◆ **Activity**: Would you transcribe exactly the lines from the one containing "hfov_deg: 28.0" to the last line of the data below, both ends included, but none of the pictures?
--- Records to process Enclosed Below ---
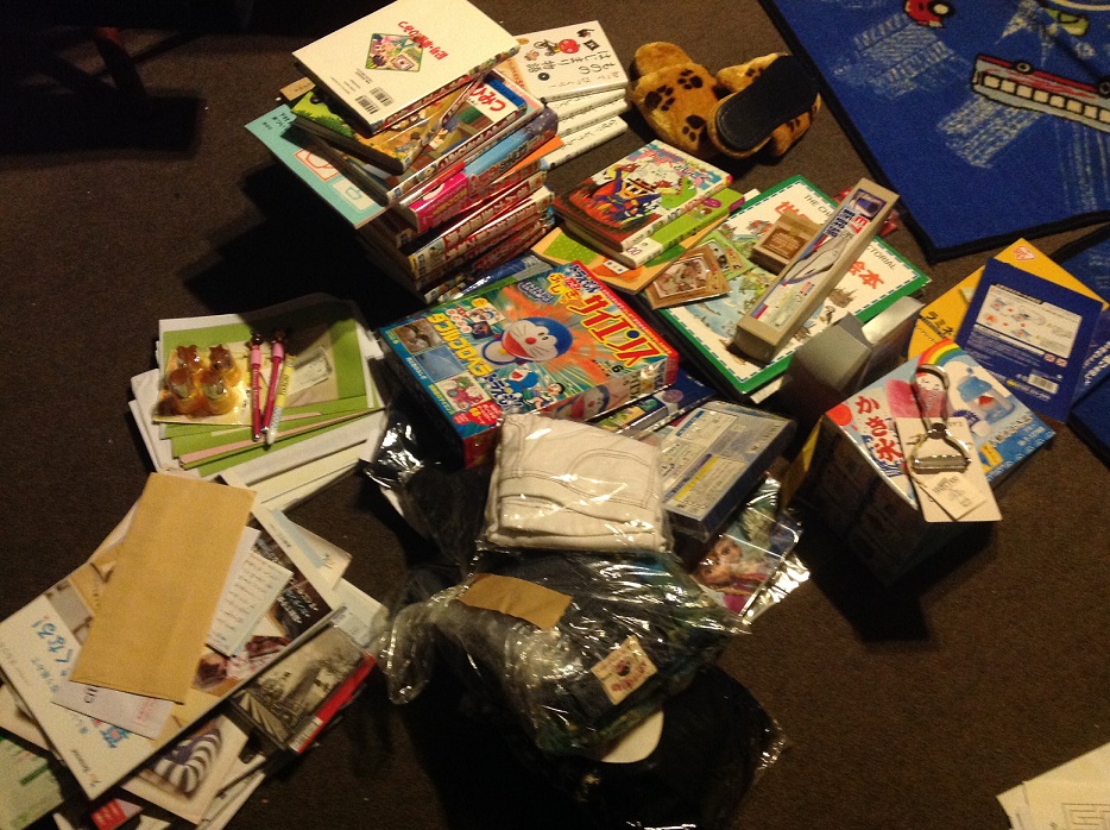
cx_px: 555
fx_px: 1121
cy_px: 415
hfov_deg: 52.7
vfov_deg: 40.6
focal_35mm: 35
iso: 250
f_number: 2.4
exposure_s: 1/15
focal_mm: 4.28
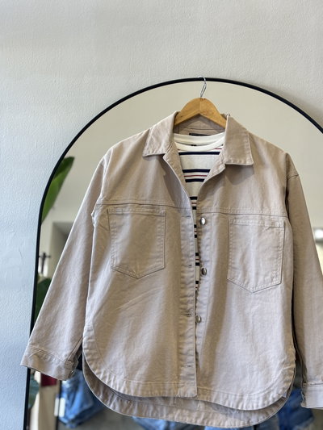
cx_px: 162
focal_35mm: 52
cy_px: 215
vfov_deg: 36.8
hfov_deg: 28.0
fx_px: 647
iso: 80
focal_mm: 5.96
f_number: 1.6
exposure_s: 1/50
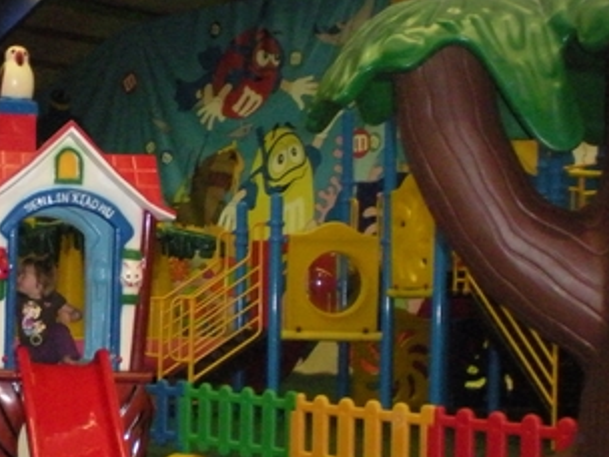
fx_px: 1319
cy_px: 245
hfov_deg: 25.3
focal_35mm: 75
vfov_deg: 19.6
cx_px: 80
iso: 800
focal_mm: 6.3
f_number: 3.1
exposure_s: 1/60
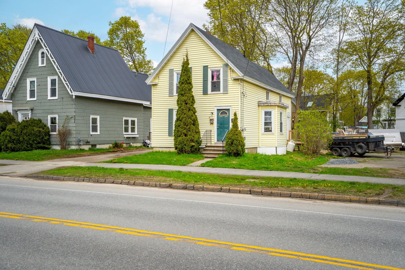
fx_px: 382
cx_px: 202
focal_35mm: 34
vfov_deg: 38.9
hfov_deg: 55.8
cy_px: 135
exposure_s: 1/250
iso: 50
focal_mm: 34
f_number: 9
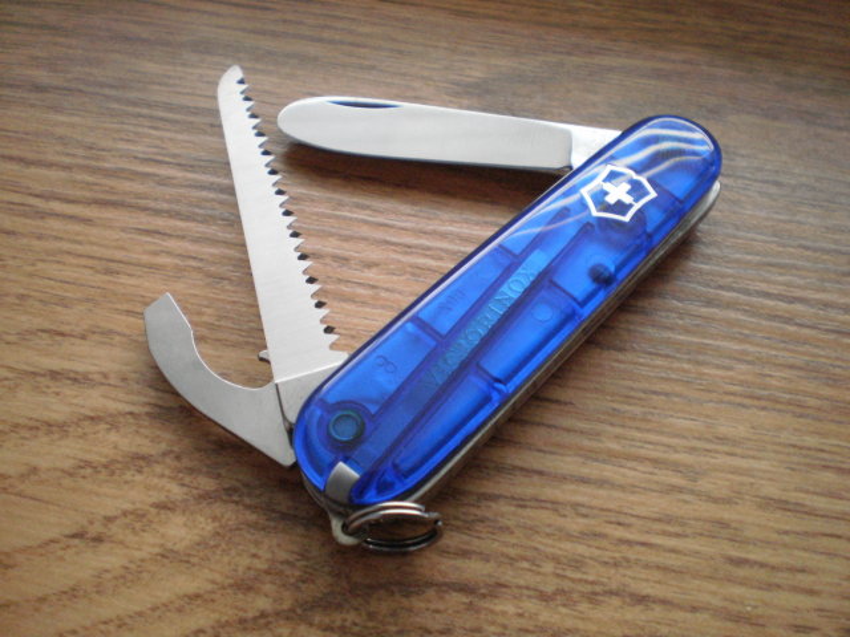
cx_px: 425
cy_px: 318
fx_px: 884
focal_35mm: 36
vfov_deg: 39.7
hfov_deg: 51.4
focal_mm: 6.3
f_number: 3.1
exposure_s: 1/50
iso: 400
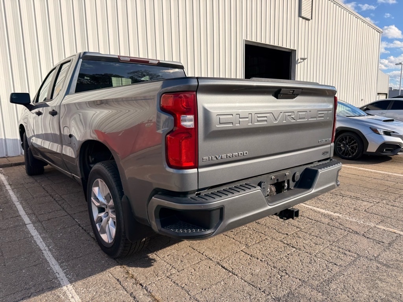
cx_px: 202
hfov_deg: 71.6
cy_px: 151
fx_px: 279
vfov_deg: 56.8
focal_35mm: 24
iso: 80
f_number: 1.78
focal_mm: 6.76
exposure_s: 1/3021
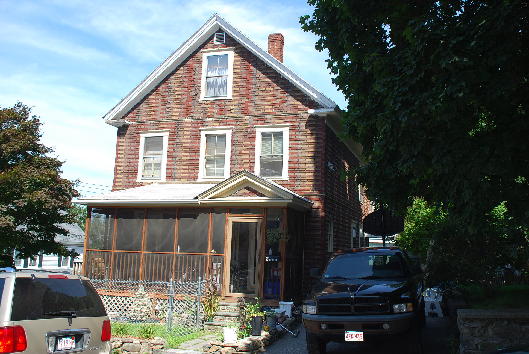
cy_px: 177
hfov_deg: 53.1
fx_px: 530
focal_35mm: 36
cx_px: 264
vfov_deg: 37.0
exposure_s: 1/200
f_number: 5.6
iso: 100
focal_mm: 24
--- End of Enclosed Records to process ---
◆ **Answer below**:
hfov_deg: 28.0
fx_px: 647
iso: 80
focal_mm: 5.96
f_number: 1.6
exposure_s: 1/50
fx_px: 1319
cy_px: 245
hfov_deg: 25.3
focal_35mm: 75
vfov_deg: 19.6
cx_px: 80
iso: 800
focal_mm: 6.3
f_number: 3.1
exposure_s: 1/60
fx_px: 382
cx_px: 202
focal_35mm: 34
vfov_deg: 38.9
hfov_deg: 55.8
cy_px: 135
exposure_s: 1/250
iso: 50
focal_mm: 34
f_number: 9
cx_px: 425
cy_px: 318
fx_px: 884
focal_35mm: 36
vfov_deg: 39.7
hfov_deg: 51.4
focal_mm: 6.3
f_number: 3.1
exposure_s: 1/50
iso: 400
cx_px: 202
hfov_deg: 71.6
cy_px: 151
fx_px: 279
vfov_deg: 56.8
focal_35mm: 24
iso: 80
f_number: 1.78
focal_mm: 6.76
exposure_s: 1/3021
cy_px: 177
hfov_deg: 53.1
fx_px: 530
focal_35mm: 36
cx_px: 264
vfov_deg: 37.0
exposure_s: 1/200
f_number: 5.6
iso: 100
focal_mm: 24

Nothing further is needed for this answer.